Contrary to Embodiment 1, a titanium alloy in accordance with Embodiment 2 further includes tantalum (Ta) as shown in Table 2, so as to improve mechanical properties while still maintaining the low elastic modulus and including no elements harmful to the human body. The titanium alloys were melted by the vacuum arc remelting (VAR) process, cast into ingots, and then drawn into bars, as described in Embodiment 1.
Specimens were cut from the alloy bars and polished mechanically. After etching the specimen, the microstructure was observed at a magnification of 50× using an optical microscope. As shown in FIG. 5, there were no segregations and no defects visible in the microstructure of the alloy.
Further, the elastic compression test was performed four times according to ASTM E9-89a specifications to measure the elastic modulus of the alloy. The average elastic moduli of the specimens obtained from the elastic compression test are given in Table 2.

TABLE 2

Specimen	Composition of alloy	Elastic
No.	(wt. %)	modulus (GPa)	Remarks

9	Ti—37.3Nb—5.8Zr—2.9Ta	43	Experimental
10	Ti—39Nb—6.5Zr—1.5Ta	39	Experimental

As shown in Table 2, the titanium alloys in accordance with Embodiment 2 were not increased in the elastic modulus in comparison with the titanium alloys in accordance with Embodiment 1. Accordingly, the titanium alloy in accordance with Embodiment 2 can be used to achieve the required mechanical properties as well as the elastic modulus.

Claims

1. A titanium alloy comprising 37 wt. % to 41 wt. % niobium (Nb), 5 wt. % to 8 wt. % zirconium (Zr), and a balance of titanium (Ti), with unavoidable impurities, and having an elastic modulus of 55 GPa or lower.

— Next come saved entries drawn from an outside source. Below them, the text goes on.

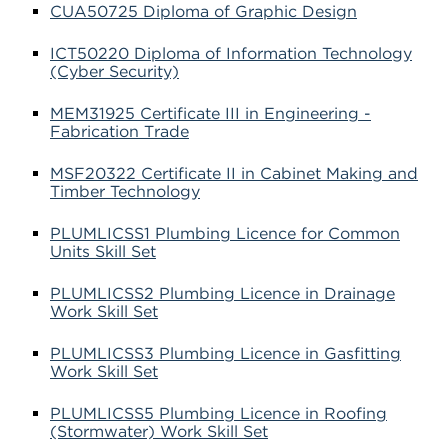
CUA50725 Diploma of Graphic Design
ICT50220 Diploma of Information Technology
(Cyber Security)
MEM31925 Certificate III in Engineering -
Fabrication Trade
MSF20322 Certificate II in Cabinet Making and
Timber Technology
PLUMLICSS1 Plumbing Licence for Common
Units Skill Set
PLUMLICSS2 Plumbing Licence in Drainage
Work Skill Set
PLUMLICSS3 Plumbing Licence in Gasfitting
Work Skill Set
PLUMLICSS5 Plumbing Licence in Roofing
(Stormwater) Work Skill Set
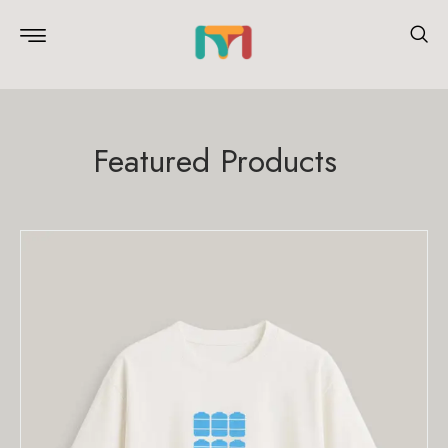
Featured Products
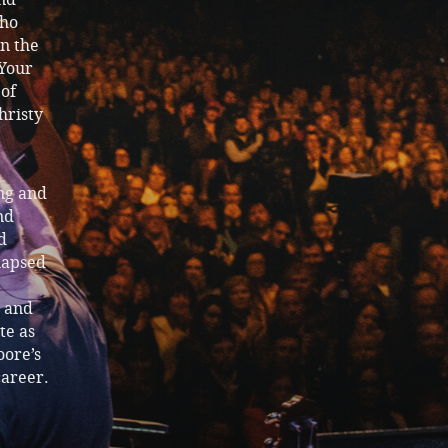
who
n the
 Your
 of
hristy
ng and
nd
d
elapsed
n and
te as
oore’s
career.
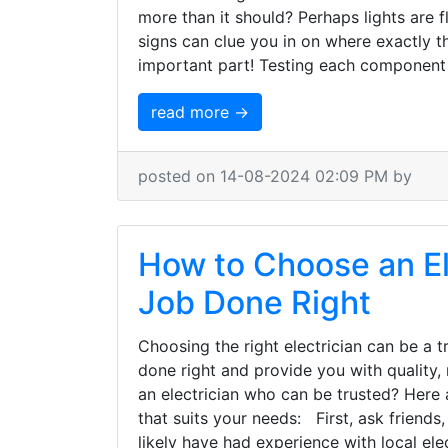
more than it should? Perhaps lights are fl
signs can clue you in on where exactly
important part! Testing each component 
read more →
posted on 14-08-2024 02:09 PM by
How to Choose an El
Job Done Right
Choosing the right electrician can be a 
done right and provide you with quality,
an electrician who can be trusted? Here 
that suits your needs: First, ask friend
likely have had experience with local el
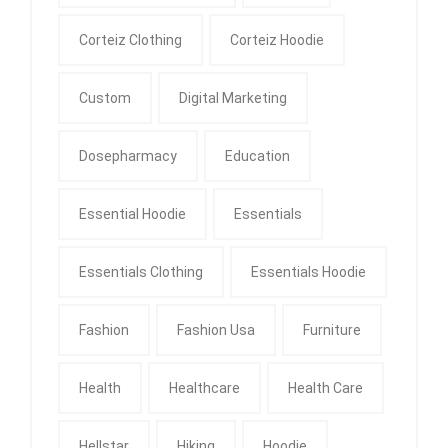
Corteiz Clothing
Corteiz Hoodie
Custom
Digital Marketing
Dosepharmacy
Education
Essential Hoodie
Essentials
Essentials Clothing
Essentials Hoodie
Fashion
Fashion Usa
Furniture
Health
Healthcare
Health Care
Hellstar
Hiking
Hoodie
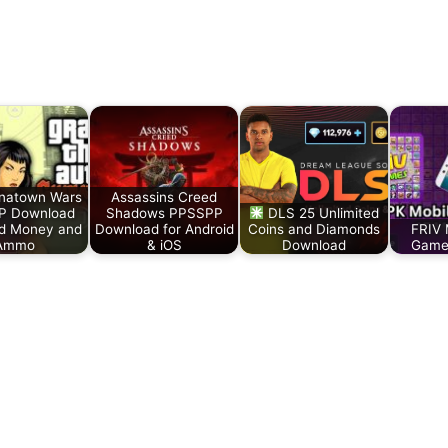
natown Wars
Assassins Creed
P Download
Shadows PPSSPP
DLS 25 Unlimited
ed Money and
Download for Android
Coins and Diamonds
FRIV 
Ammo
& iOS
Download
Game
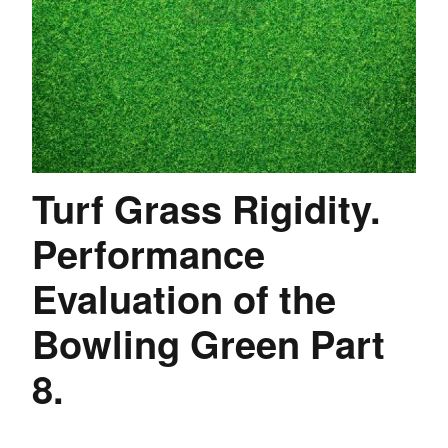
Turf Grass Rigidity.
Performance
Evaluation of the
Bowling Green Part
8.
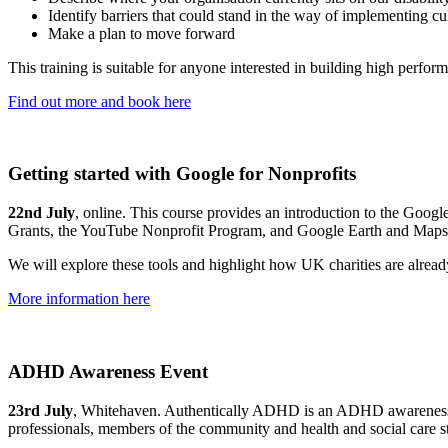
Identify barriers that could stand in the way of implementing c
Make a plan to move forward
This training is suitable for anyone interested in building high perfor
Find out more and book here
Getting started with Google for Nonprofits
22nd July
, online. This course provides an introduction to the Goog
Grants, the YouTube Nonprofit Program, and Google Earth and Maps
We will explore these tools and highlight how UK charities are alread
More information here
ADHD Awareness Event
23rd July
, Whitehaven. Authentically ADHD is an ADHD awareness eve
professionals, members of the community and health and social care s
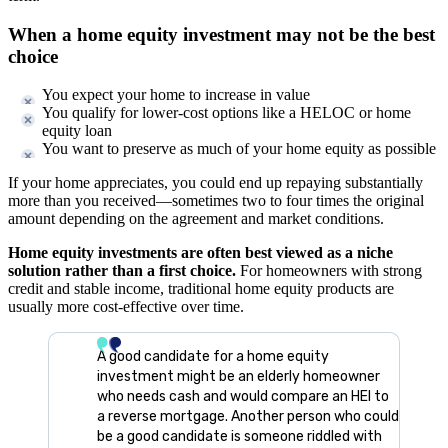
When a home equity investment may not be the best
choice
You expect your home to increase in value
You qualify for lower-cost options like a HELOC or home
equity loan
You want to preserve as much of your home equity as possible
If your home appreciates, you could end up repaying substantially
more than you received—sometimes two to four times the original
amount depending on the agreement and market conditions.
Home equity investments are often best viewed as a niche
solution rather than a first choice.
For homeowners with strong
credit and stable income, traditional home equity products are
usually more cost-effective over time.
A good candidate for a home equity
investment might be an elderly homeowner
who needs cash and would compare an HEI to
a reverse mortgage. Another person who could
be a good candidate is someone riddled with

2. The titanium alloy of claim 1, wherein the elastic modulus thereof is 50 GPa or lower.

3. The titanium alloy with a low elastic modulus of claim 1, further comprising one or more elements selected from tantalum (Ta), hafnium (Hf), molybdenum (Mo) and tin (Sn), whose total content is 3 wt. % or lower.

4. The titanium alloy with a low elastic modulus of claim 1, wherein the content of niobium (Nb) is 38 wt % to 40 wt. %, and the content of zirconium (Zr) is 5 wt. % to 7 wt. %.

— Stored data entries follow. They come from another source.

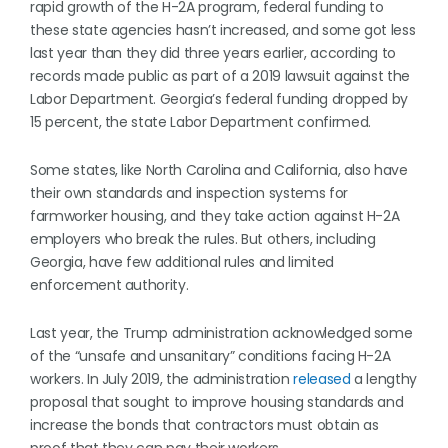
rapid growth of the H-2A program, federal funding to
these state agencies hasn’t increased, and some got less
last year than they did three years earlier, according to
records made public as part of a 2019 lawsuit against the
Labor Department. Georgia’s federal funding dropped by
15 percent, the state Labor Department confirmed.
Some states, like North Carolina and California, also have
their own standards and inspection systems for
farmworker housing, and they take action against H-2A
employers who break the rules. But others, including
Georgia, have few additional rules and limited
enforcement authority.
Last year, the Trump administration acknowledged some
of the “unsafe and unsanitary” conditions facing H-2A
workers. In July 2019, the administration
released
a lengthy
proposal that sought to improve housing standards and
increase the bonds that contractors must obtain as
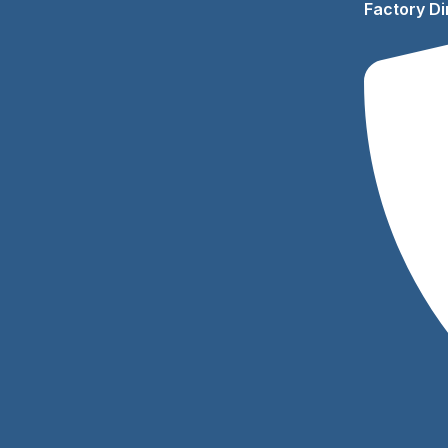
Factory Di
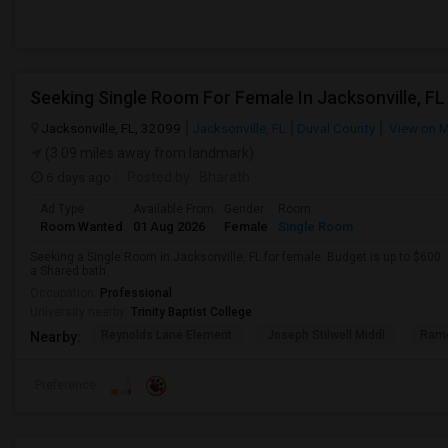
Seeking Single Room For Female In Jacksonville, FL
Jacksonville, FL, 32099
Jacksonville, FL
Duval County
View on 
(3.09 miles away from landmark)
6 days ago
Posted by
: Bharath
Ad Type
Available From
Gender
Room
Room Wanted
01 Aug 2026
Female
Single Room
Seeking a Single Room in Jacksonville, FL for female. Budget is up to $600
a Shared bath.
Occupation:
Professional
University nearby:
Trinity Baptist College
Reynolds Lane Element
Joseph Stilwell Middl
Ramo
Nearby:
Preference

5. The titanium alloy with a low elastic modulus of claim 2, wherein the content of niobium (Nb) is 37 wt. % to 39 wt. %, the content of zirconium (Zr) is 5 wt. % to 7 wt. %, and the titanium alloy further comprises 1 wt. % to 3 wt. % tantalum (Ta).

6. The titanium alloy with a low elastic modulus of claim 2, wherein the content of niobium (Nb) is 38 wt. % to 40 wt. %, and the content of zirconium (Zr) is 5 wt. % to 7 wt. %.